Farm support tops 50 billion euros in 2007

With the release yesterday of new figures on EU expenditure in 2007, the Commission has been busy spinning the line that farm subsidies no longer account for the biggest item of Brussels spending. Most news outlets have been swallowing this line without taking a closer look at the figures which show that a full 50 billion euros of EU money was spent on farm-based programmes.

In 2007 the EU spent 42.6 billion euros on the CAP’s first pillar which comprises old style market interventions and direct income support payments to farmers. This is a whisker below the 43.7 billion euros spent on a raft of policies known collectively as ‘sustainable growth’ (what was once known as ‘structural and cohesion’ funds).

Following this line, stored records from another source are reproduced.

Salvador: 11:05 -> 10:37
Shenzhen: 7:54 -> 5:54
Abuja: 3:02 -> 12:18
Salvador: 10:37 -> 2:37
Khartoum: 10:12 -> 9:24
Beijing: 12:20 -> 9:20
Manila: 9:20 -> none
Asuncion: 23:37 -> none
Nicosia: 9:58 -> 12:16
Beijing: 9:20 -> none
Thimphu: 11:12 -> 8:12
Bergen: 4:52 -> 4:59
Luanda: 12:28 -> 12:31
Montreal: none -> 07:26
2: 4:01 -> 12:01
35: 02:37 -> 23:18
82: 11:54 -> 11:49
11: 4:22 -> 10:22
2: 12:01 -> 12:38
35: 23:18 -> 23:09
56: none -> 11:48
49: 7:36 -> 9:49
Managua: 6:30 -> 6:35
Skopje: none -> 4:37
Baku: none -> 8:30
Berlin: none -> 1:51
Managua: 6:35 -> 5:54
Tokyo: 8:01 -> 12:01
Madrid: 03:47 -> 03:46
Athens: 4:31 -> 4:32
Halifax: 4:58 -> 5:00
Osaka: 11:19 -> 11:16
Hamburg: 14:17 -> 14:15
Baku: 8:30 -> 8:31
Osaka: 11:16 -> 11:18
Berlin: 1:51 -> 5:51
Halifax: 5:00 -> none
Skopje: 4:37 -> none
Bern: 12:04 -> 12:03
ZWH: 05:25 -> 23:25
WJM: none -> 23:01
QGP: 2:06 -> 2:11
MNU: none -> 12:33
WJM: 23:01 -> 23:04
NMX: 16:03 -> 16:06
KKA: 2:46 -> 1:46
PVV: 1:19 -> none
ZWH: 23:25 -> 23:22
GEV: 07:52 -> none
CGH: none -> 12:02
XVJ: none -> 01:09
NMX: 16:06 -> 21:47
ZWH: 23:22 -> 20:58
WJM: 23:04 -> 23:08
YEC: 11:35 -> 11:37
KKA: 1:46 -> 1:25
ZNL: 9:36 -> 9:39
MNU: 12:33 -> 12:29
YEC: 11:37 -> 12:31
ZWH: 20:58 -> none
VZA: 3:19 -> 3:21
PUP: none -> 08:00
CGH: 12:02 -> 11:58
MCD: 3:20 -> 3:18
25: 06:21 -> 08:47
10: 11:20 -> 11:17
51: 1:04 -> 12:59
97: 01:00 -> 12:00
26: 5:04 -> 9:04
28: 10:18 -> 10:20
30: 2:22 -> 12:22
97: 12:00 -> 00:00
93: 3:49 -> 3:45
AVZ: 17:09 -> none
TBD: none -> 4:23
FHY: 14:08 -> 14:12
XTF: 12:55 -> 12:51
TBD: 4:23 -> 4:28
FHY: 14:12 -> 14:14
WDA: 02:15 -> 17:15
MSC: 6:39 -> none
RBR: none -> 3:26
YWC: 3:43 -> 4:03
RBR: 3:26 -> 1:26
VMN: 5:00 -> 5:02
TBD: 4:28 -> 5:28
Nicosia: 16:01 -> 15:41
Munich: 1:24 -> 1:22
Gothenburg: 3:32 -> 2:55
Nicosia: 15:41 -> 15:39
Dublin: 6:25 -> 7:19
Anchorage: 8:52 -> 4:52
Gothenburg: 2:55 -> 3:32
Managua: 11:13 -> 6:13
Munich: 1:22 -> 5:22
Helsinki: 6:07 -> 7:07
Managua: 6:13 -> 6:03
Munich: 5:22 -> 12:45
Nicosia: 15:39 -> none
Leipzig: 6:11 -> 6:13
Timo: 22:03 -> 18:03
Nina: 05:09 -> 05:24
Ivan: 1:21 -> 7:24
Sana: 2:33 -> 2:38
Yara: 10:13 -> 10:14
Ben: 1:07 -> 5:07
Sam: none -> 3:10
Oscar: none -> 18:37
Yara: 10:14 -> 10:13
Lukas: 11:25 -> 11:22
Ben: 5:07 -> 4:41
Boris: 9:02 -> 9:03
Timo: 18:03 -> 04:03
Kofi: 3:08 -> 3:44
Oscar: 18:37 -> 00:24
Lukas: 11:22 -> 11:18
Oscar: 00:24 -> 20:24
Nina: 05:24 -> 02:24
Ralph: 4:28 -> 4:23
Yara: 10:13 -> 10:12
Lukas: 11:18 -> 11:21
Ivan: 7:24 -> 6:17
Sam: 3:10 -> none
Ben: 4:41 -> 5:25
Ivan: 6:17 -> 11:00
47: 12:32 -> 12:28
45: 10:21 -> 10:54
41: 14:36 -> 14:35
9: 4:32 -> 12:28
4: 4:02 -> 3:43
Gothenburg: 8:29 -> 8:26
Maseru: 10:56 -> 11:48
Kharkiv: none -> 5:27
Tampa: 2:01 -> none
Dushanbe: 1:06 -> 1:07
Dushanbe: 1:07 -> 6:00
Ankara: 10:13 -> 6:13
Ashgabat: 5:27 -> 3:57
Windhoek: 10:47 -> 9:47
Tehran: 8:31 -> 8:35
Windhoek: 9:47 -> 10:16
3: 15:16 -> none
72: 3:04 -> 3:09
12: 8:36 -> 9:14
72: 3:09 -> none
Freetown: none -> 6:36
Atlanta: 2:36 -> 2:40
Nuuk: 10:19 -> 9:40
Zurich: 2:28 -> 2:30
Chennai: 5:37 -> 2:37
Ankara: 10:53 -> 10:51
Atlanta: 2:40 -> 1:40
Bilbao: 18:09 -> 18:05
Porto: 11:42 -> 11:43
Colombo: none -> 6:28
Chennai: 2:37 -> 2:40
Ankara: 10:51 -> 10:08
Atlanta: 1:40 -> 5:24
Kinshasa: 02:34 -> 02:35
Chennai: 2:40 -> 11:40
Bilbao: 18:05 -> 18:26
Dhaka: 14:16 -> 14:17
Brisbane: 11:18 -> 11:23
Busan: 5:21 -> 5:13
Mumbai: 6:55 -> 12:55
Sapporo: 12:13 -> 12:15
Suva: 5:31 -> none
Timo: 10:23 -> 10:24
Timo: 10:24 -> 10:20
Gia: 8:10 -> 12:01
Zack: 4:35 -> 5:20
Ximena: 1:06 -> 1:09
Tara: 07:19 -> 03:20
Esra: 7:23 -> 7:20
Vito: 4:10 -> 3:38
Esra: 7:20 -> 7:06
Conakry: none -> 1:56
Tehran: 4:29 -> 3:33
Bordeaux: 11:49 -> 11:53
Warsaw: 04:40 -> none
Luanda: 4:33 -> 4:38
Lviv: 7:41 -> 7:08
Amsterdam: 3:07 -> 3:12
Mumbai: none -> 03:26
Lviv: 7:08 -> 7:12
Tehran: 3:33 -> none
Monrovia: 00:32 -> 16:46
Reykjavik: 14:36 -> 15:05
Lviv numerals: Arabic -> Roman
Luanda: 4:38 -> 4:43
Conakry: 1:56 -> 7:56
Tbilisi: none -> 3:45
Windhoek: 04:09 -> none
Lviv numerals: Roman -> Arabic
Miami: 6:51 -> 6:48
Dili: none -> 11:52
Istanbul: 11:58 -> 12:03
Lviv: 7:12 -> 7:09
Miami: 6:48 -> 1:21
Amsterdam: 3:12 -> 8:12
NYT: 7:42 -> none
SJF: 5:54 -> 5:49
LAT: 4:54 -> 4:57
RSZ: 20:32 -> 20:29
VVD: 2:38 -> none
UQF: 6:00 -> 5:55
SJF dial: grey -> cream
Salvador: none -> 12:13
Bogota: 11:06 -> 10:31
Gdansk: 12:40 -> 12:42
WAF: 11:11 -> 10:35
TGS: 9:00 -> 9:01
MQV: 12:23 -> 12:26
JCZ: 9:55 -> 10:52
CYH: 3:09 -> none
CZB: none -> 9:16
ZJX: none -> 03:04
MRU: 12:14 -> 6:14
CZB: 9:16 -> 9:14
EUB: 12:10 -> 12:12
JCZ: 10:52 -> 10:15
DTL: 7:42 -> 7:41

What Commission spinmeisters neglect to inform reporters is that close to 80 per cent of the 10.9 billion euros spent by Brussels on ‘rural development’ finds its way into the pockets of European farmers.

A new report published last week by the Institute for European Environment Policy analyses all member state rural development programmes for the period 2007-13 and sheds some light on the issue.

First a bit of background on the structure of the rural development budget. There are four ‘axes’ of EU rural development policy:

Axis 1: improving the competitiveness of the agricultural and forestry sector (grants for farm modernisation, grants to young farmers, grants to retiring farmers and the like);

Axis 2: improving the environment and the countryside (this mostly comprises payments to farmers for farmland conservation and subsidies for farmers in ‘less favoured areas’, e.g. mountainous, marshy, arctic and desert regions);

Axis 3: improving the quality of life in rural areas and encouraging diversification of the rural economy;

Axis 4: ‘Leader’ programmes that build local governance and cooperation capacity in rural areas towards the achievement of objectives under axis 1-3.

The IEEP analysis shows that 79 per cent of rural development expenditure goes to the two axes that are devoted to payments to farmers. Axis 3, which is devoted to what most people would regard as real rural development policy (rather than farm subsidies dressed up as rural development) gets just 13 per cent of expenditure.

On the basis of this analysis we can estimate that payments to farmers (or payments designed explicitly to benefit farmers, like export subsidies and other agricultural market interventions) totalled at least 50 billion euros in 2007, out of the total EU budget of 114 billion.

Few would disagree that the ‘rural development’ pillar of the CAP is more targeted and better linked to policy objectives than the first pillar, but it’s important to remember that EU takes a very partial and overwhelmingly farm-based approach to rural development. Whatever the spindoctoring of the Commission may convince gullible journalists, for the next five years Europe’s farmers look secure as the number one beneficiaries of the EU budget.